Е. М.: Наверное, во мне есть откуда-то цыганская тяга к бродячей жизни. Говорят, что один из братьев моего деда, Венедикта Марта (кажется, Петр Матвеев), бродил одно время с котомкой по дорогам России, чтобы испытать жизнь странника. А мой прадед, Николай Петрович Матвеев-Амурский, родившийся в православной миссии в Японии, мальчишкой бежал из дома (от злого отчима) и несколько лет бродяжничал с китайцем-коробейником по берегам Амура, пока не поселился во Владивостоке, где завел большую семью.   Я, как и моя мама, всегда очень любила (и люблю) Нью-Йорк, но когда мне представлялась возможность пожить где-то в новом месте, я радовалась что увижу и узнаю другие города, другую природу, встречу новых людей.  Эта возможность появилась у меня, когда я получила диплом Registered Nurse; медсестры везде были нужны, и куда бы мы ни переезжали, я быстро находила работу.   Из Лос-Анджелеса, где мы скучали без зимнего снега, яркой осени и цветущей весны, мы переселились в Колорадо, в маленький горный городок Ганнисон, где снега зимой было навалом!  Там мы, может быть, остались бы надолго, но в 1984 году у моей мамы обнаружили метастаз из легкого в мозг, и мы вернулись в Манхэттен, чтобы быть поближе к ней.   А вскоре после маминой смерти тяжело заболел мой отец, и мы перебрались в Питсбург.  После папиной смерти мы остались жить в Питсбурге.  Именно в Питсбурге я начала работать в хосписе.   А вот теперь я опять переселилась в маленький городок, Миссулу, среди гор штата Монтаны, чтобы быть поближе к дочерям – Анне и Алене.  Думаю, что это мой последний переезд.
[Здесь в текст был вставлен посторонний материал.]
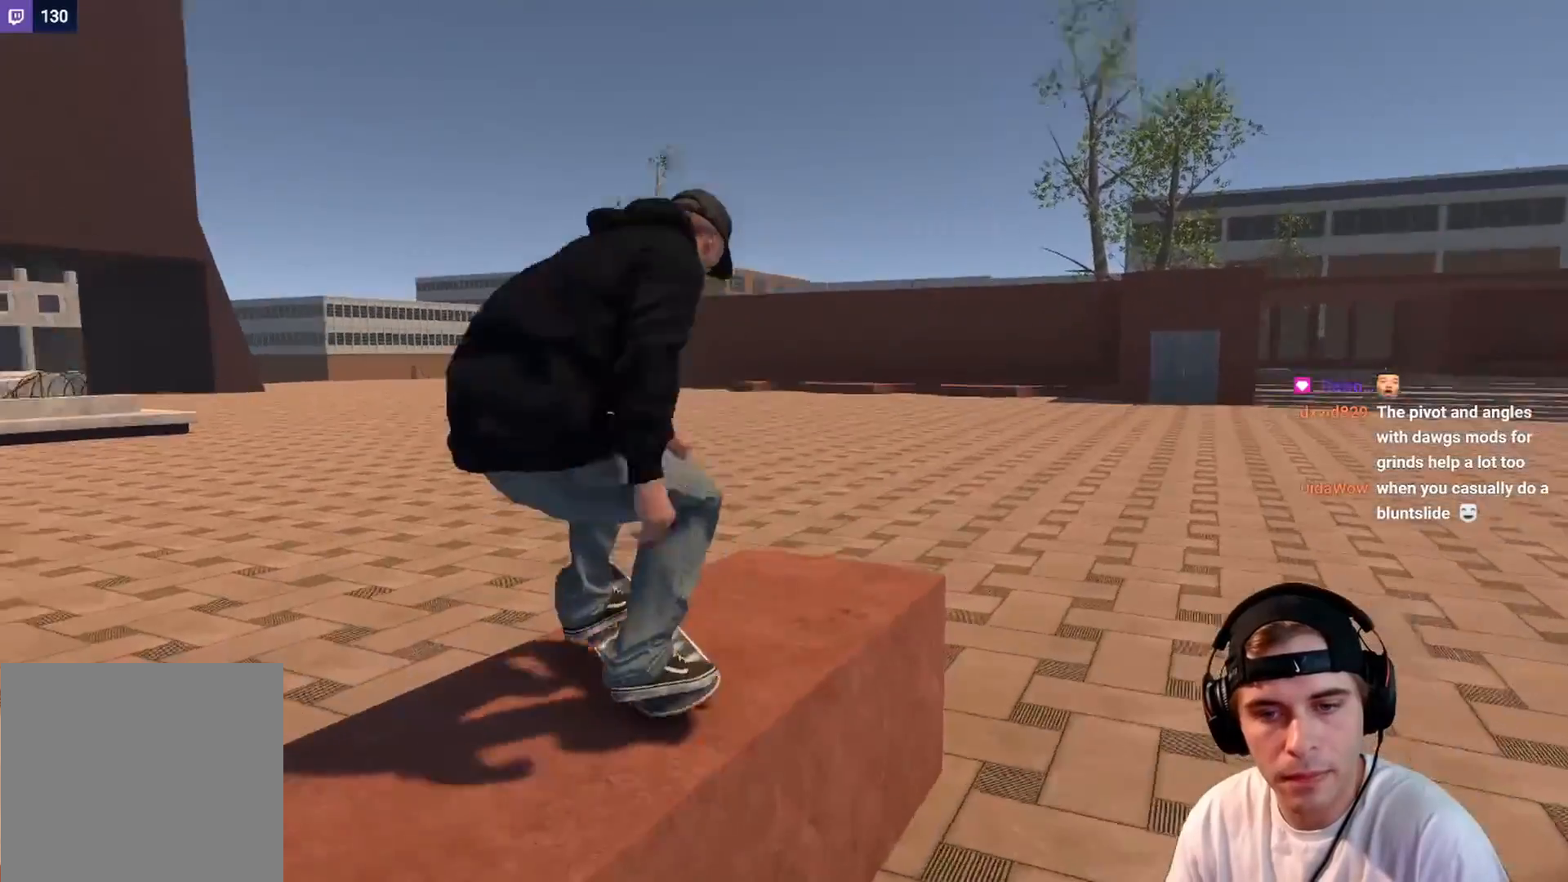
{"buttons": ["DPAD_UP"], "left_stick": "center", "right_stick": "center", "events": [[383, "left_stick", "center"], [383, "right_stick", "center"], [500, "DPAD_UP", "down"]]}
В. С.:  Вы дочь двух знаменитых поэтов: Иван Елагин – «первый поэт второй эмиграции», Ольга Анстей – «первая поэтесса» той же эмиграции. Мне кажется, что Вы умудрились «взять» лучшее у обоих родителей. Но атмосфера, в которой Вы росли, была необычна и, может быть, не всегда легка для ребенка. Вот из письма Вашей матери к ее московской подруге Белле Казначей: «Он (И. Елагин. – В.С.) так же сумасшедше, сомнамбулически живет стихами, как и я, я читаю свои стихи, он – свои, потом он мои на память, а потом оба мы взахлеб, – кто во что горазд – всех поэтов от Жуковского до Ходасевича и Пастернака, и он это не попусту, а с толком, с большим пониманием…» Ведь эта атмосфера, в той или иной степени, сохранилась у Ваших родителей в течение почти всей их творческой жизни, несмотря на развод. Не хотелось бы Вам, ребенку, пожить в другой, менее экзальтированной, более «нормальной» среде?
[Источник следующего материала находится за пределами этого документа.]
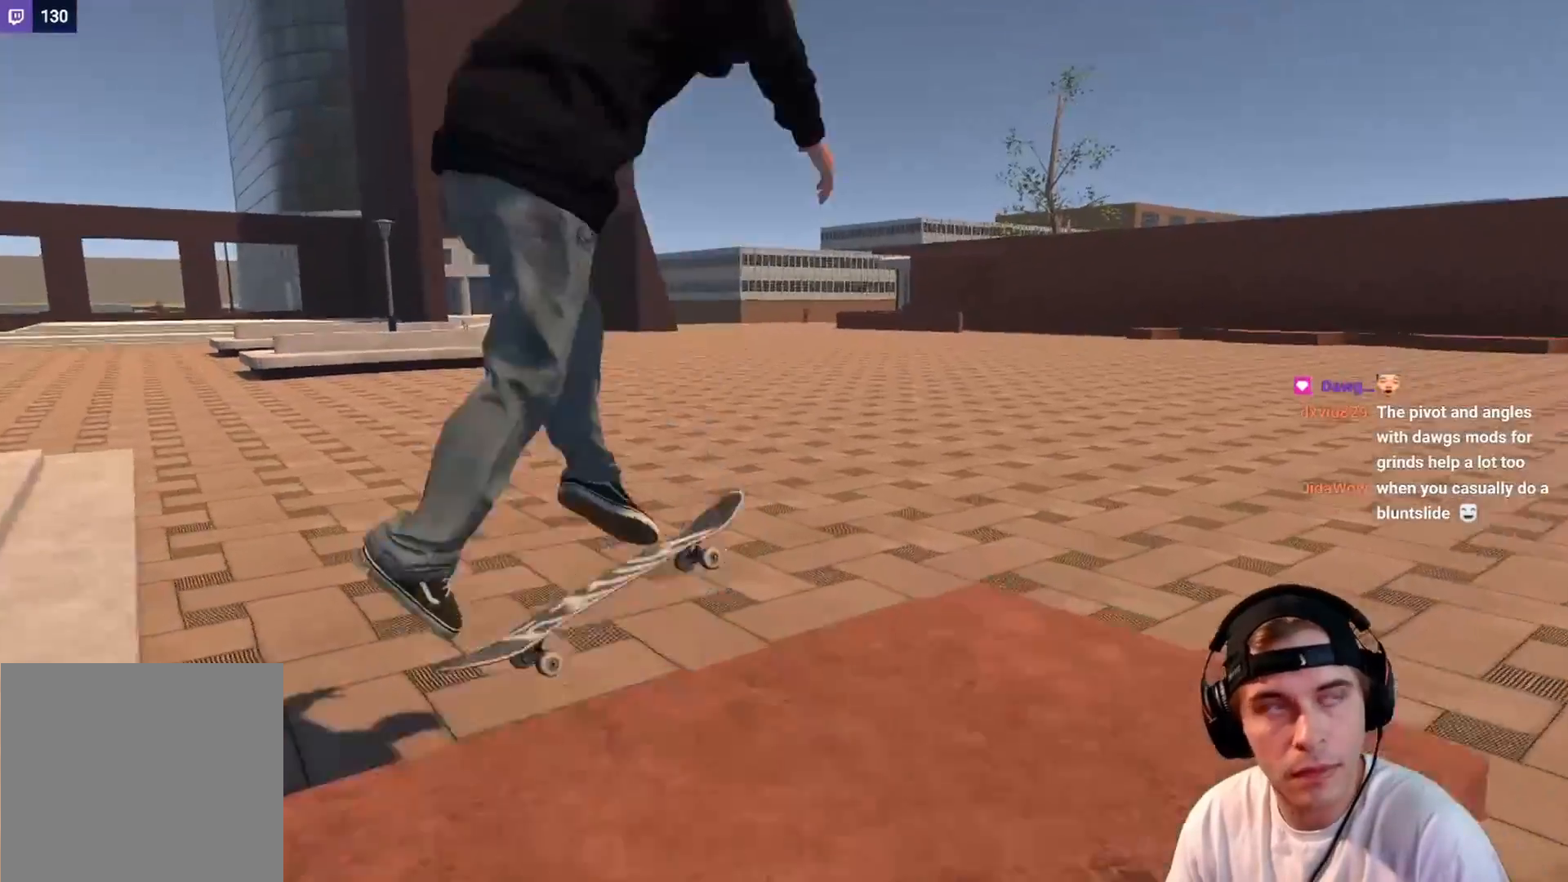
{"buttons": [], "left_stick": "center", "right_stick": "center", "events": [[117, "DPAD_UP", "up"]]}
Е. М.: Да нет, пожалуй, я воспринимала эту среду как «нормальную», и мне, книжному червю, было в ней очень уютно. Ведь меня никогда не принуждали читать книги и любить стихи – это было просто частью жизни. Конечно, всякому подростку надо как-то проявлять свою независимость и отталкиваться от родителей; мой «мятеж» проявился позже, когда я бросила учиться и решила «жить свинопасом!».

В. С.:  Лиля, несчастливый роман Вашей матери с потомком декабристов, белогвардейцем-поэтом князем Николаем Кудашевым, разрушил брак Ваших родителей (хотя они всю жизнь оставались друзьями), но обогатил русскую поэзию ее великолепным циклом любовной лирики. Она опубликовала этот цикл под названием «Фён» в своем сборнике «На юру», объяснив, что «фён» это «бурный предвесенний юго-западный ветер в южной Германии и Швейцарии». Могли Вы помнить князя Кудашева, или знаете что-нибудь о его дальнейшей судьбе? 

Е. М.: Я помню, что Николай Всеволодович Кудашев возился со мной, читал мне какие-то детские стихи, сколотил деревянную лесенку, по которой я могла прямо со двора влезать в окно нашей барачной комнаты. Я его очень любила и называла «Медведь».   После того как они с мамой разошлись, я пыталась несколько раз, увидев его издалека, побежать к нему с криком – Медведь!   –   но мама меня не пускала.    Я знаю, что Кудашев со своей женой тоже эмигрировал в Нью-Йорк и они жили в Квинсе.  Когда он умер (в 70-х годах), мама пошла на его похороны и написала после стихотворение «Свидание»: «Были двери на запоре ровно тридцать лет.  Свечку продали в притворе: вот к тебе билет».

В. С.: В одном из своих очерков я писала, что считаю Ольгу Анстей самой русской поэтессой Зарубежья. Исконно русская, древняя линия в ее поэзии заметна, может быть, даже отчетливей, чем у Цветаевой. Хотя бы это стихотворение «Обет» с гумилевской рифмой «Киева /змиева», написанное в современном Нью-Йорке о треугольнике: Вы – лада и Ваши два друга-соперника – княжич и басурманский королевич.

                 Лес да лес, да в лесу гора, 
                 Да берлога порожня змиева
Змей на ловы ушел с утра,
Полетел на запад от Киева.

Шлях ползет под лесной пятой, 
Туманец краснолесье кутает,
               Да стеной стоит сухостой,,
              Да шиповник опушку путает.

             Стук подков слыхать издали:
             Конь шагает и стремя треплется.
             Княжич едет на край земли, 
            Клад обетный у груди теплится.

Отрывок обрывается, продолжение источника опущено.